Audiences last week said resoundingly that they didn’t want that. They wanted to experience a common story; they wanted to watch and react and laugh and cry and even argue together. They wanted this even more after years of self-imposed isolation. And they didn’t want the algo telling them what fit their tastes, what they “should” watch. They even took in other films at higher levels over the weekend, suggesting that not just two original openings drove them to the multiplexes, but the experience of moviegoing itself.
In other words, Barbenheimer weekend disrupts the entire project that the studio heads have been building toward, the fusing of Hollywood with Silicon Valley and Wall Street, the consolidation of entertainment. That includes the vertical integration of production with distribution through streaming, the concentrated studio conglomerates dictating theater choices and the similarly concentrated theater chains eagerly agreeing, the end of experimentation in favor of the blockbuster and the algorithm.
Streaming hasn’t even worked financially for the studios. But it did get them out of having to pay residuals, which has so impoverished creative talent to the point that they’ve walked off the job simultaneously for the first time since 1960. Creatively, it has homogenized the business, making everything a reach for “existing IP” (intellectual property; in other words, sequels and franchises). The talent doesn’t know what’s working because the streaming data is proprietary. And rather incredibly given the business model, it’s made bunches of series and films harder to find.

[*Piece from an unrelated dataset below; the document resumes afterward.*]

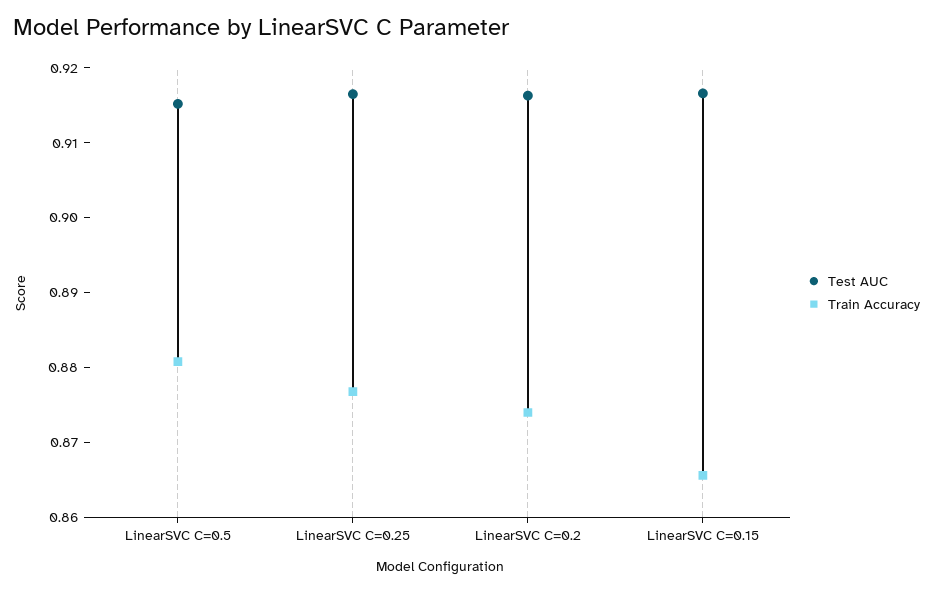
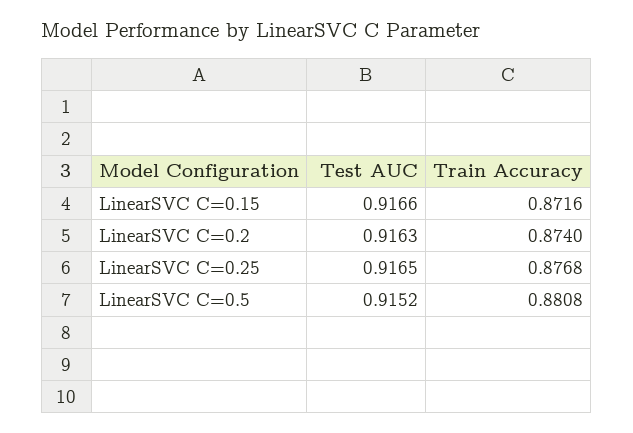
Train Accuracy, LinearSVC C=0.15: 0.866 -> 0.8716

Overall, it has brought a more ruthless finance mentality to a creative industry. As Matt Stoller puts it, “In an attempt to monopolize, studio-streamers accidentally transformed a high-wage, high-profit business into a low-wage low-profit commodified one.”
To the extent Barbie and Oppenheimer share any theme, it’s that new inventions made with bright hopes can have downsides; both depict the moral struggles of coming to terms with them. (That anyone thought Oppenheimer was going to be about cool engineering is astounding.) That’s surely true of Hollywood today. Those in power are breaking America’s last great manufacturing product, but the real talent in the industry still can defy that and restore some glory. And when the market is given the opportunity to speak, it speaks for the talent, for originality, and against the studio mindset.

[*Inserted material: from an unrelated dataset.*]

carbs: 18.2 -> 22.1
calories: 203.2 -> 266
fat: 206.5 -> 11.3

Like Matt Zoller Seitz, I don’t have a lot of hope that these lessons will be learned. Studio execs appear determined to stick to the wrong ones; there are 14 different Mattel toy tie-ups being produced right now. Maybe they’ll just assume that a marketing blitz can drive people to the theaters. Warner Bros. used its array of networks to relentlessly promote Barbie, for one of the first times. Maybe the lesson will be to drown people in hype. Maybe that will even be correct.
But maybe the fact that these films broke records while the talent who fostered them screamed from the picket lines that the life was being squeezed from the movies will be impossible to ignore. The coalition in favor of good entertainment is broad; you can apparently make over $300 million off them in one weekend. Humans have loved to watch stories together since ancient Greece. That’s a lesson we shouldn’t have to relearn.